OOS 41-10 - Eco-evolutionary feedbacks in the invasive plant Alliaria petiolata

Friday, August 12, 2016: 11:10 AM
Grand Floridian Blrm H, Ft Lauderdale Convention Center
Jeffrey A. Evans, Department of Biological Sciences, Dartmouth College, Hanover, NH, Richard Lankau, Plant Pathology, University of Wisconsin, Adam S. Davis, USDA-ARS Global Change and Photosynthesis Research Unit, University of Illinois, Urbana-Champaign, Urbana, IL, S. Raghu, CSIRO; USDA-ARS Australian Biological Control Laboratory and Douglas A. Landis, Center for Integrated Plant Systems Lab, Michigan State University, East Lansing, MI
Background/Question/Methods

Ecological and evolutionary processes historically have been assumed to operate on significantly different time scales. We know now from theory and work in experimental and model systems that these processes can feed back on each other on mutually relevant time scales. Here, we present evidence of a soil-mediated eco-evolutionary feedback on the population dynamics of an invasive biennial plant, Alliaria petiolata. As populations age, natural selection drives down production of A. petiolata’s important anti-mycorrhizal allelochemical, sinigrin. This occurs due to density dependent selection on sinigrin, which is favored under interspecific, but disfavored under intraspecific, competition.
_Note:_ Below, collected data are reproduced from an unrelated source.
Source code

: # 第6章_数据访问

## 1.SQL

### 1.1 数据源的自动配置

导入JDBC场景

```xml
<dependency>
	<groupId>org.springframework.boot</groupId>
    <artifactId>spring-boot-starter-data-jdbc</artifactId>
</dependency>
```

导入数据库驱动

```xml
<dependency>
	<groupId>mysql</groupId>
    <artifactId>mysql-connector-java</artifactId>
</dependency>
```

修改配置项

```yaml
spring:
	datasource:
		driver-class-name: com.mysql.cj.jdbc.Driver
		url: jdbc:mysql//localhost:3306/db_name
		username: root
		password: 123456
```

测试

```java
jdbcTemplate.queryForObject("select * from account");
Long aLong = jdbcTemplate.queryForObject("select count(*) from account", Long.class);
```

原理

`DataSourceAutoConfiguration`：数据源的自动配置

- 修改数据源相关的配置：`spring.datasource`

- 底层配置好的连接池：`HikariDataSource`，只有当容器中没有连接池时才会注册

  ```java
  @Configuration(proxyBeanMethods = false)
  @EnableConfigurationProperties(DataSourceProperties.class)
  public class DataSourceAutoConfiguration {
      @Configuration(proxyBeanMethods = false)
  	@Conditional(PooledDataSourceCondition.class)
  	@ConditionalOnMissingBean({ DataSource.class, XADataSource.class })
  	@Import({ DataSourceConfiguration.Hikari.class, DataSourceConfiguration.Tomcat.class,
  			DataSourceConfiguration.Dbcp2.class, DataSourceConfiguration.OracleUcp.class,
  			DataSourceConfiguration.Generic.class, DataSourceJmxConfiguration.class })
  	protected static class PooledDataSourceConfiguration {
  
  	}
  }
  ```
We investigated how this evolutionary dynamic relates to numerical dynamics of populations using greenhouse experiments, field observations, and demographic modeling.

Results/Conclusions

We show that population stochastic growth rates and plant densities are positively related to sinigrin concentration measured in seedling roots. This interaction is mediated by sinigrin’s positive effect on seedling and summer survival, which are important drivers of population growth rates. Together, these illustrate how the evolution of a trait shaped by natural selection can influence the ecology of a species over a period of just years to decades, altering its trajectory of population growth and interactions with the species in the soil and plant communities it invades. Our findings confirm predictions that eco-evolutionary feedbacks occur in natural populations. Furthermore, they improve our conceptual framework for projecting future population growth by linking variation in plant demography to a critical competitive trait (sinigrin) whose selective advantages decrease as populations age.